J’avais énormément aimé Ceux que je suis, et j’ai regretté qu’un contretemps empêche Olivier Dorchamps de venir en parler dans l’émission que j’animais à la radio. Vivre à Londres était une forte contrainte. Je me souviens cependant de la discussion que nous avions eue, bien avant que ce premier livre ne reçoive les nombreux prix dont il méritait d’être honoré.
L’auteur m’avait confié qu’il ne s’inquiétait pas de manquer d’inspiration pour un second car il était déjà écrit. J’étais donc intriguée de le découvrir, tout en préssentant qu’il serait de la même veine. Effectivement Fuir l’Eden est autant réussi et je vais être vigilante à ne manquer aucun des autres romans qui suivront.

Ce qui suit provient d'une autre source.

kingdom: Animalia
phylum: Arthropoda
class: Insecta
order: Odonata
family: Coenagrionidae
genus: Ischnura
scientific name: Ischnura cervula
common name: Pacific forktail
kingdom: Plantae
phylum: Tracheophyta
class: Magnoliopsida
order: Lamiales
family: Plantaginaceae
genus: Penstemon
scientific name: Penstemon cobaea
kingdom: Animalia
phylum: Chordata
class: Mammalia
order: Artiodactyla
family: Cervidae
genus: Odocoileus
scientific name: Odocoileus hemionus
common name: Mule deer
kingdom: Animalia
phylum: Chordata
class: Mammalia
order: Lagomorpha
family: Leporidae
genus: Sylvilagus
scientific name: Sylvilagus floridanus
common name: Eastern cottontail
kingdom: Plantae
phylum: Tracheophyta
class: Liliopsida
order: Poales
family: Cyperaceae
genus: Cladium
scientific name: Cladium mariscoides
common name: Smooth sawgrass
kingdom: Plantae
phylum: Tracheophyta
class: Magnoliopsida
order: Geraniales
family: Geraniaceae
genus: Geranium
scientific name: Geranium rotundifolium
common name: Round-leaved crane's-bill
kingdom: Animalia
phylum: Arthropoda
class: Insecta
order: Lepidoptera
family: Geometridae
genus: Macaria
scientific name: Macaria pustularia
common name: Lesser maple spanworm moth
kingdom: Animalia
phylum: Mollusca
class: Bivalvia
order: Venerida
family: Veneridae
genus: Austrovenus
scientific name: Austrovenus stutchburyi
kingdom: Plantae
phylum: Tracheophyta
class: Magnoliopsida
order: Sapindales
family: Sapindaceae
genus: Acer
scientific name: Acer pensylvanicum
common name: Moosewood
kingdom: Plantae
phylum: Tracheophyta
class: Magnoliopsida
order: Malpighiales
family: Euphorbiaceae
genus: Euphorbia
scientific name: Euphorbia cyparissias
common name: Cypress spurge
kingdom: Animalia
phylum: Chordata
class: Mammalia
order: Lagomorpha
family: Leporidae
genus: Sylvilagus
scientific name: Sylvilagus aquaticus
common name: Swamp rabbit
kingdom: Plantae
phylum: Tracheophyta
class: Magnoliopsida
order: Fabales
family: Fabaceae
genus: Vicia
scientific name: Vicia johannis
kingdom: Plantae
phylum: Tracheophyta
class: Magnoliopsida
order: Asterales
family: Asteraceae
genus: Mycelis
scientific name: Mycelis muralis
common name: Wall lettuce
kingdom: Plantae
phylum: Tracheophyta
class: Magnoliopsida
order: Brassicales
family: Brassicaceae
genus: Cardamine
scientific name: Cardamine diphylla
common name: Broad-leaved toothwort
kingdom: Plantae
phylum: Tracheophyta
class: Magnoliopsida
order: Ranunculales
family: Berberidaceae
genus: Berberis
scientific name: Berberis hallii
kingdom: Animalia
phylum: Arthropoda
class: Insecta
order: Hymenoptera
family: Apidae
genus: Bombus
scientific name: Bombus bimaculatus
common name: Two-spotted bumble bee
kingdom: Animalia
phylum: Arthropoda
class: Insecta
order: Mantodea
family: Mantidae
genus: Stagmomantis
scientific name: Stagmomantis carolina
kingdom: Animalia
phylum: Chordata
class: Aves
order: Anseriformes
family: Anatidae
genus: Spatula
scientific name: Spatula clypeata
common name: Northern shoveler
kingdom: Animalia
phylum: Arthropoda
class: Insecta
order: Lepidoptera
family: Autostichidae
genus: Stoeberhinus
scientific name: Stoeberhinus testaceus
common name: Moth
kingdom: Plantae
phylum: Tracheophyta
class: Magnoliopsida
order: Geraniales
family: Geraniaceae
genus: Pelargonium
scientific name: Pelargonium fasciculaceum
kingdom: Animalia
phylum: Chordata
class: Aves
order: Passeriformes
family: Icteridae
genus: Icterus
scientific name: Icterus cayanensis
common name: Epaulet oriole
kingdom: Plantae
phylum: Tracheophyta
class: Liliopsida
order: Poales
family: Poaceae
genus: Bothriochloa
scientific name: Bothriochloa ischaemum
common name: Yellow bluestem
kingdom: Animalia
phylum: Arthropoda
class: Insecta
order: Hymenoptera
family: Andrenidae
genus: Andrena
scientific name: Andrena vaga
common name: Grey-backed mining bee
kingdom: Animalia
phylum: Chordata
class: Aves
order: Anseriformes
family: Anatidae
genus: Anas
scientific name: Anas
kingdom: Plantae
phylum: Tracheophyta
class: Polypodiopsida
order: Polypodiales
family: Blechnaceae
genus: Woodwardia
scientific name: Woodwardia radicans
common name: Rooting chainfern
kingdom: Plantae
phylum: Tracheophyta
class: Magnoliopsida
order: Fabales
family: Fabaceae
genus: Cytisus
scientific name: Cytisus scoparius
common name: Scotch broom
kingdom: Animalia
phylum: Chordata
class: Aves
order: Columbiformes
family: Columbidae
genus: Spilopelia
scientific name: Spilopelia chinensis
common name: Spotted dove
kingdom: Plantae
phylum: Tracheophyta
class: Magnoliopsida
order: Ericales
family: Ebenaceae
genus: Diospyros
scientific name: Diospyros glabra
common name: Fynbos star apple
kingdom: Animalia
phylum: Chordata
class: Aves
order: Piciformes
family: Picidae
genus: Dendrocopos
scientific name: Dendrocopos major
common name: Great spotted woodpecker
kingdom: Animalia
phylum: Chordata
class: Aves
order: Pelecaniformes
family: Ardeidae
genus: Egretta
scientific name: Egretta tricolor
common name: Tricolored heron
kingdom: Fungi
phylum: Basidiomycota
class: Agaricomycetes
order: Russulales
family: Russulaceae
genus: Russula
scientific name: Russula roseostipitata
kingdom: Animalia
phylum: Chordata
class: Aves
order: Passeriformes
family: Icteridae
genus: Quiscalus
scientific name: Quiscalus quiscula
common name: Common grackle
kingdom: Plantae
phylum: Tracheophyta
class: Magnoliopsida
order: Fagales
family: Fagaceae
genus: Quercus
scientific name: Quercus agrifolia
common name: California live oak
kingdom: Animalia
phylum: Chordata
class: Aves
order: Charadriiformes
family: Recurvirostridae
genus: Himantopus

On pense en toute logique à Ken Loach en le lisant parce que tous les deux s’intéressent aux quartiers où la vie est rendue difficile par le déterminisme social. Mais tout en étant un roman très dur, il y a davantage de lumière dans l’univers d’Olivier Dorchamps dont le style est en fin de compte plus comparable à celui d’Eric Pessan qui traite lui aussi des soucis auxquels se heurtent les adolescents, notamment le racisme et toutes les formes de violence. Il est également attaché aux lieux. D’ailleurs j’aurais bien vu Fuir l’Eden en littérature jeunesse et ce n’est pas un reproche, loin de là.
Adam a dix-sept ans et vient de tomber amoureux, là, sur le quai de la gare de Clapham Junction, à deux pas de cet immeuble de la banlieue de Londres où la vie est devenue si sombre. Cette fille aux yeux clairs qui curieusement s’appelle presque Ève (elle se prénomme Eva) est comme une promesse, celle d’un ailleurs, d’une vie de l’autre côté de la voie ferrée, du bon côté. Mais comment apprendre à aimer quand depuis son enfance on a connu plus de coups que de caresses ? Comment choisir les mots, comment choisir les gestes ?Mais avant tout, il faut la retrouver…
L’immeuble en question, si je me base sur la photo qui figure en couverture, c’est la très reconnaissable Trellick Tower, réalisée par l'architecte Ernő Goldfinger à Cheltenham Estate dans le quartier de Kensal Green, dans le Nord Ouest de Londres à la demande du Greater London Council. Il a été inauguré en 1972 après 6 ans de travaux. Il a reçu en 1998 le statut de bâtiment classé de Grade II*, mais son idéal n’est hélas qu’architectural.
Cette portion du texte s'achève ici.